Твердили все — и стар, и млад:

«Женись на Вересовой Гале,

Отлично сдавшей сопромат».

Я не послушался. И что же?

Теперь я сам себе не рад.

На ком женился я, о боже?

На завалившей сопромат!

   Галка Вересова училась вместе с Виктором двумя курсами старше Нины, была сталинской стипендиаткой. Сохла по Виктору с первого курса, а когда Виктор с Ниной поженились, все бегала к ним, вязала пинетки, покупала байку на пеленки — для их будущего ребеночка.
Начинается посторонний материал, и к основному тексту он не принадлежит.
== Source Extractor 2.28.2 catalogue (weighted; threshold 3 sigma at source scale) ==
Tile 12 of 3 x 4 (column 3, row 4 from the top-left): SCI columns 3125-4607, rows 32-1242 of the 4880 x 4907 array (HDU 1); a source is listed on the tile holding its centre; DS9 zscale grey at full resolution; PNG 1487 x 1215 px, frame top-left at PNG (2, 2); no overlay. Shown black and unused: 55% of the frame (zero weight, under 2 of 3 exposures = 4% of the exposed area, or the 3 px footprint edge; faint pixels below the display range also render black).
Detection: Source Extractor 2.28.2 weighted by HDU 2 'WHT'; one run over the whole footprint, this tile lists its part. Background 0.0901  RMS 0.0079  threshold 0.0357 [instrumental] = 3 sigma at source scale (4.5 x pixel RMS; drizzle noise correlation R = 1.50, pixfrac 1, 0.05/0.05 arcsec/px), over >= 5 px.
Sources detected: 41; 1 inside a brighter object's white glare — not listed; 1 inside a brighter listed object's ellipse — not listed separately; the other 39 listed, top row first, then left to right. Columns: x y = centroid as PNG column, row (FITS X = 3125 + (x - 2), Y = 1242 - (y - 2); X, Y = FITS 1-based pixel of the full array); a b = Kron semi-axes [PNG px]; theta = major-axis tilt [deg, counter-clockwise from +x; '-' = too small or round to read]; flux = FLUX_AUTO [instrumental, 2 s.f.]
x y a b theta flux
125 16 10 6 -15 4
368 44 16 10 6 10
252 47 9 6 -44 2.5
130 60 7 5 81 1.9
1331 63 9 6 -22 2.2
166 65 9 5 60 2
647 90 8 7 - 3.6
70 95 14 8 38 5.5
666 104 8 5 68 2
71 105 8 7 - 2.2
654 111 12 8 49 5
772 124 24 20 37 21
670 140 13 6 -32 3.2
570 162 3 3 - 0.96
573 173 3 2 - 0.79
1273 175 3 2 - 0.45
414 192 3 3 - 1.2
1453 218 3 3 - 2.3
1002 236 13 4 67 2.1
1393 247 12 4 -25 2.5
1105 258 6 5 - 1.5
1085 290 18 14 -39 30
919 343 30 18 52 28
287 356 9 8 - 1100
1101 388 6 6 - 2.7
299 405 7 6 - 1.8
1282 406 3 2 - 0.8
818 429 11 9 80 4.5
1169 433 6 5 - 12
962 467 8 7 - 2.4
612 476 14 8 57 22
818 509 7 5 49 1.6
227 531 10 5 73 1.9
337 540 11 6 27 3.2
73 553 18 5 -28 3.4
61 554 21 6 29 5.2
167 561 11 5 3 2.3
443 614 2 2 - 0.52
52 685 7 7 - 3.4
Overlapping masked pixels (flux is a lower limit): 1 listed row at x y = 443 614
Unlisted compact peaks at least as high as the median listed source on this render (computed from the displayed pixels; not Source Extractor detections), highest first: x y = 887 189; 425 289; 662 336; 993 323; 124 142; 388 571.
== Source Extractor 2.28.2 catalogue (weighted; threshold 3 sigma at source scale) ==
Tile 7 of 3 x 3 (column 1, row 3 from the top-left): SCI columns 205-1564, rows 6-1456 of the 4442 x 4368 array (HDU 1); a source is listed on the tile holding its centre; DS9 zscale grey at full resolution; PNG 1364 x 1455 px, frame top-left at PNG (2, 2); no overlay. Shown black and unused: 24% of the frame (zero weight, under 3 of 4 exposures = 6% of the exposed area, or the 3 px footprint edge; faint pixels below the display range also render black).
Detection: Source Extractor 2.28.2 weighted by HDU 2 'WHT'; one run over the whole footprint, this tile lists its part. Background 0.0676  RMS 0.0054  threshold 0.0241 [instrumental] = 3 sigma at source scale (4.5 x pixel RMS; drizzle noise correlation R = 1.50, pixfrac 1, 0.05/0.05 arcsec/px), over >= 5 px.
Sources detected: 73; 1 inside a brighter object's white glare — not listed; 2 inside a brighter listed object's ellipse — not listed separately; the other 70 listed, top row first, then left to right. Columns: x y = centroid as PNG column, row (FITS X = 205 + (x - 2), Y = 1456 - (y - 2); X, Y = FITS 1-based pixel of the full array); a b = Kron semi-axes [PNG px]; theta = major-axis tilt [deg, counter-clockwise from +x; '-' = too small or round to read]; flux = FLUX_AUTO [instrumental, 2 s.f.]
Виктор подшучивал над ней и бессовестно помыкал ею: «Знаешь, в Елисеевский завезли миноги, Нинка умирает, хочет миноги!» — и Галка мчалась на улицу Горького, в Елисеевский гастроном, выстаивала очередь, приносила миноги... Она была светлым и добрым человеком.

   Галка Вересова погибла в сентябрьскую бомбежку, когда завалило бомбоубежище Лефортовского студгородка.

   Подумать только, как сразу, в один день разломилась жизнь на две части — на «до» и «после», как сдвинулось все и перевернулись масштабы горя и радости, как из сегодняшнего дня хорошо видна вся жизнь «до», в которой все можно было исправить... А войну и смерть исправить нельзя.

   Живот, наконец, отпустило, и Нина уснула под перестук колес, ей снилось, что они с Марусей Крашенинниковой принесли в аудиторию корзину красных крупных яблок, раздавали всем по одному и почему-то смеялись...

   Во сне она забывала про войну, ей все еще снилась мирная жизнь.